Life is fair, people are not.
[First day as a hacker]
Boss: what’s taking so long?
Me: adobe needs updating
My date telling me that I reminded her of her father would have made me feel much less uncomfortable at dinner than it did the next morning.
Stop listening to amateur meteorologists on social media! Get your weather predictions from chonky dirt rodents this week like the good Lord intended.
Matthew 28, John 20. Luke 24, Mark 21. That means Matthew and Luke will meet in the finals.
How much for the soul sucker?
Sir, that’s a baby
If pigs could fly it would make this pig catapult that I just built completely obsolete.

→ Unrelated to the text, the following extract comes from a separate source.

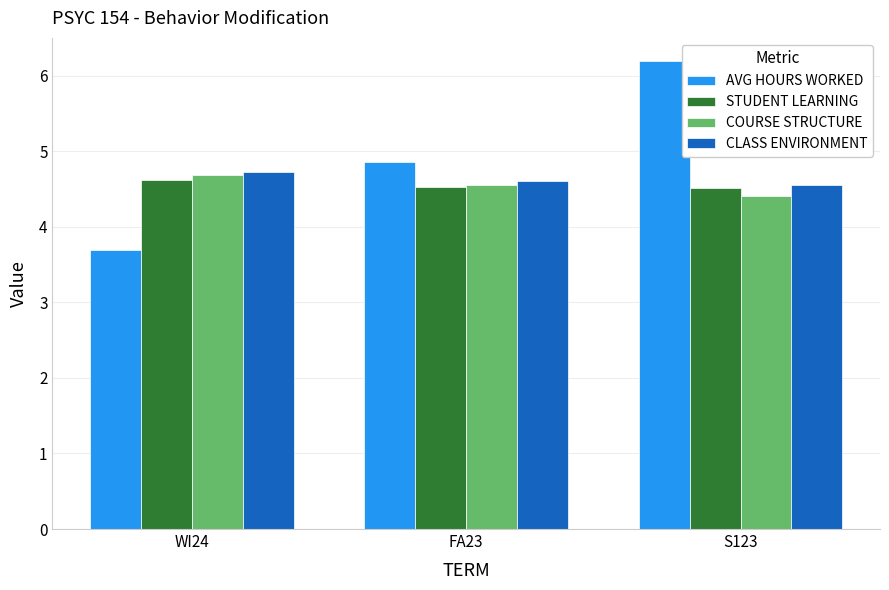

What is the label of the 2nd bar from the right?

FA23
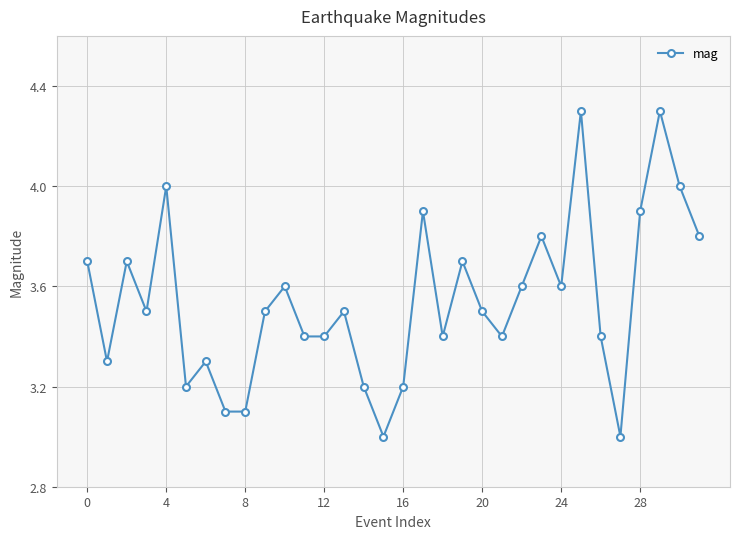

What is the sum of all values?

113.3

Every time you ask a woman about pregnancy or childbirth she’ll go “Oh it wasn’t so bad, I was actually really lucky. All that happened was—“ and then tell the most terrifying story you’ve ever heard.
[Calls date]
[Muffled] I can’t make tonight
“Why?”
Cuz I..um.. [sound of me tumbling out of a dryer] OH THANK GOD
“What?”
NOTHIN. See u at 9
[BOOK CLUB]
ME: So last weeks assignment was Fight Club by Chuck Palahniuk. What did everyone think?
STEVE:
PAUL:
JANE:
SARAH:
MARK:
DAVE:
Doesn’t everyone lie on a first date and say they love the outdoors just like they lie in an interview and say they’re proficient at Excel?
hoping jesus comes back soon, preferably on a monday, so we can get another holiday
[undercover as a mom]
Me: my little Timmy is 6 years old now
Other moms: *narrow eyes*
Me: *sweating* i meant uh, 72 months
When a kid is mean to my kid…
(what I say): Let’s rise above their anger and show kindness
(what I want to say): MY WRATH WILL SWEEP THEIR FAMILY TREE WITH THE VENGEANCE OF 1,000 SUNS
what if mayonnaise was like peanut butter and either creamy or crunchy
My retirement plan is to become a cat.
[restaurant]
waiter: welcome, have you dined here with us before?

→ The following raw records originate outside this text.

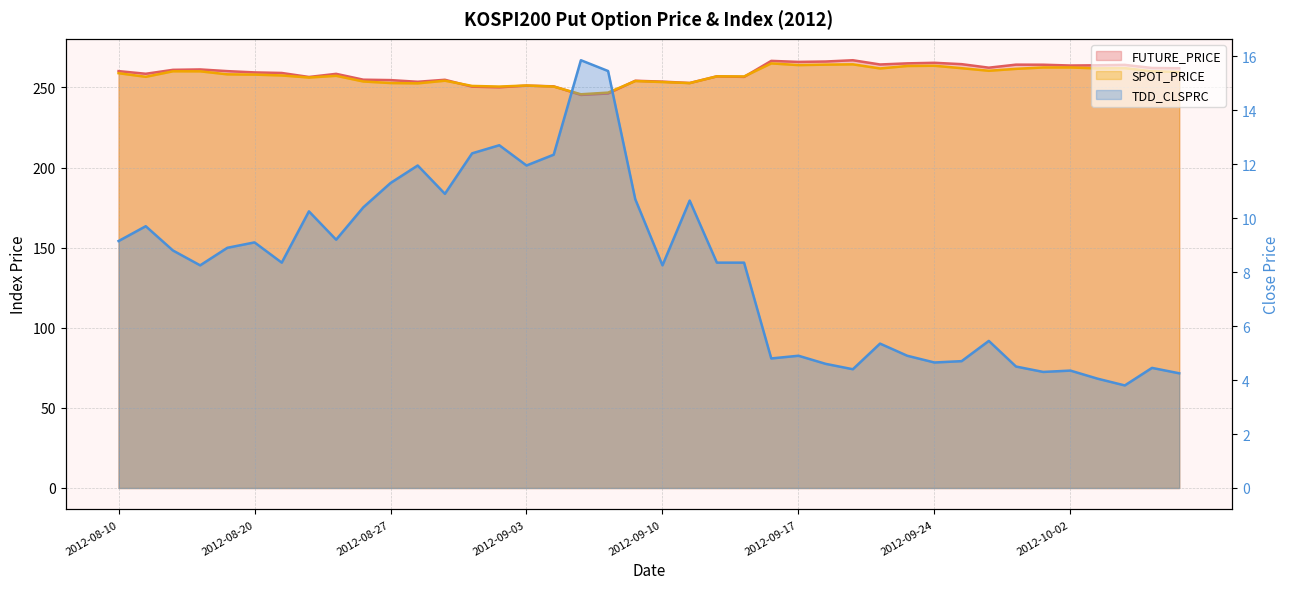

What is the total value across all series at 2012-08-30?

513.9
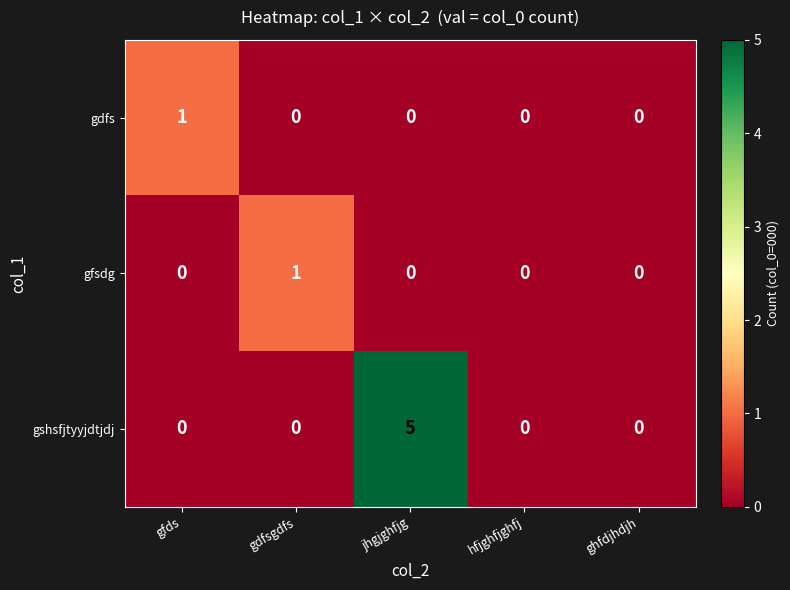

Which series has the largest total across all categories?

gshsfjtyyjdtjdj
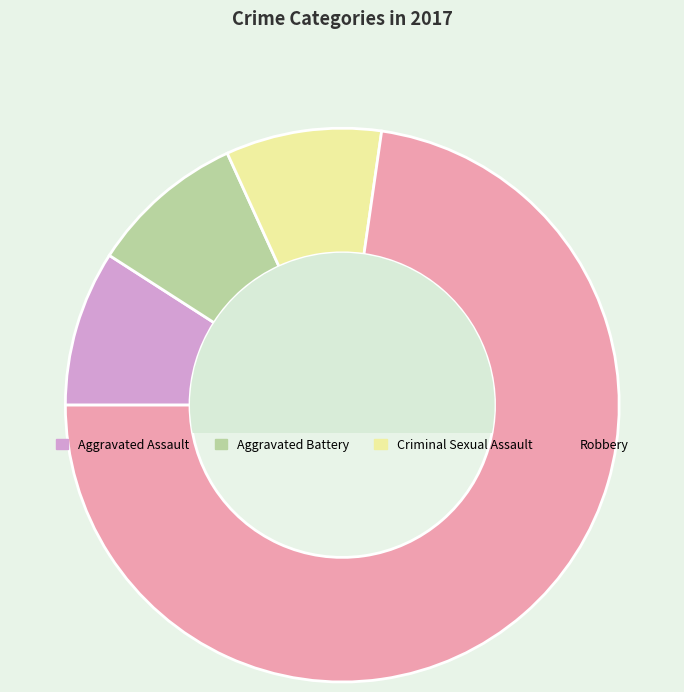

The Robbery slice represents 63% of the pie. True or false?

False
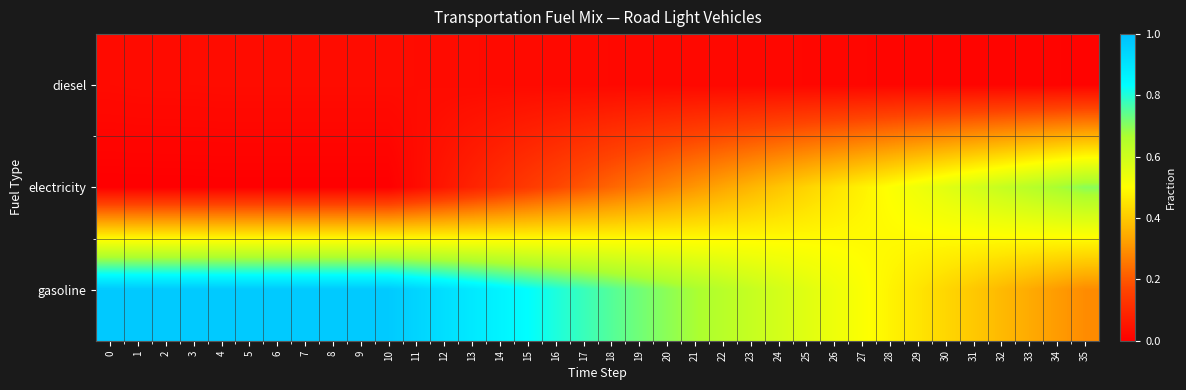

Reading right to left, transcribe all the data shown in this chart.

diesel: 35=0.0	34=0.0	33=0.0	32=0.0	31=0.0	30=0.0	29=0.0	28=0.0	27=0.0	26=0.0	25=0.0	24=0.0	23=0.0	22=0.0	21=0.0	20=0.0	19=0.0	18=0.0	17=0.0	16=0.0	15=0.0	14=0.0	13=0.0	12=0.0	11=0.0	10=0.0	9=0.0	8=0.0	7=0.0	6=0.0	5=0.0	4=0.0	3=0.0	2=0.0	1=0.0	0=0.0
electricity: 35=0.7	34=0.7	33=0.6	32=0.6	31=0.6	30=0.6	29=0.5	28=0.5	27=0.5	26=0.4	25=0.4	24=0.4	23=0.4	22=0.3	21=0.3	20=0.3	19=0.3	18=0.2	17=0.2	16=0.2	15=0.1	14=0.1	13=0.1	12=0.1	11=0.0	10=0.0	9=0.0	8=0.0	7=0.0	6=0.0	5=0.0	4=0.0	3=0.0	2=0.0	1=0.0	0=0.0
gasoline: 35=0.3	34=0.3	33=0.3	32=0.4	31=0.4	30=0.4	29=0.5	28=0.5	27=0.5	26=0.5	25=0.6	24=0.6	23=0.6	22=0.6	21=0.7	20=0.7	19=0.7	18=0.8	17=0.8	16=0.8	15=0.8	14=0.9	13=0.9	12=0.9	11=0.9	10=1.0	9=1.0	8=1.0	7=1.0	6=1.0	5=1.0	4=1.0	3=1.0	2=1.0	1=1.0	0=1.0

me: no but I know how to order food
I’ve seen the bass pro shop guy naked more than I have myself.
10: Dad, what’s the opposite of “discombobulated?”
Husband:
Me, yelling from the kitchen: You don’t know, do NOT say “combobulated!”

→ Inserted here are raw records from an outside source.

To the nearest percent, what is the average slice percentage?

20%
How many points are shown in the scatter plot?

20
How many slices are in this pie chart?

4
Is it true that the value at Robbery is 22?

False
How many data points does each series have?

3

Whenever I see a bruise on a banana my first thought is pity, but then I think it probably deserved it because I slipped on a peel once.
If I were a hairdresser, my business cards would say, “I’ll cut you.”
Who called it the milk crate challenge and not broke back mountain
Ooo! The morning weather girl…
Come on baby, give daddy the five day forecast.
Wife: Whatcha got there?
Me: Nothin’.
Wife: Why are there crumbs on your face?*holds out hands*
Me: I brought you a box of donut.
I don’t know how to be single. Today I saw a woman eating alone so I decided to sit next to her and introduce myself. She immediately started screaming at me like a crazy person and told me to get out of her car.
Me: you may find this hard to believe but I have been fooled several times.
Them: No we get that.
Today has been approved by both my middle fingers.
Me: we should name our firstborn son Blake
Her: but he’s been named Jeff for 24 years now
I knew my wife was having a bad day when she put her tampon behind her ear and couldn’t find her cigarette.
Stop saying “There’s plenty of fish in the sea.” I’m sick of fish seducing all our human women!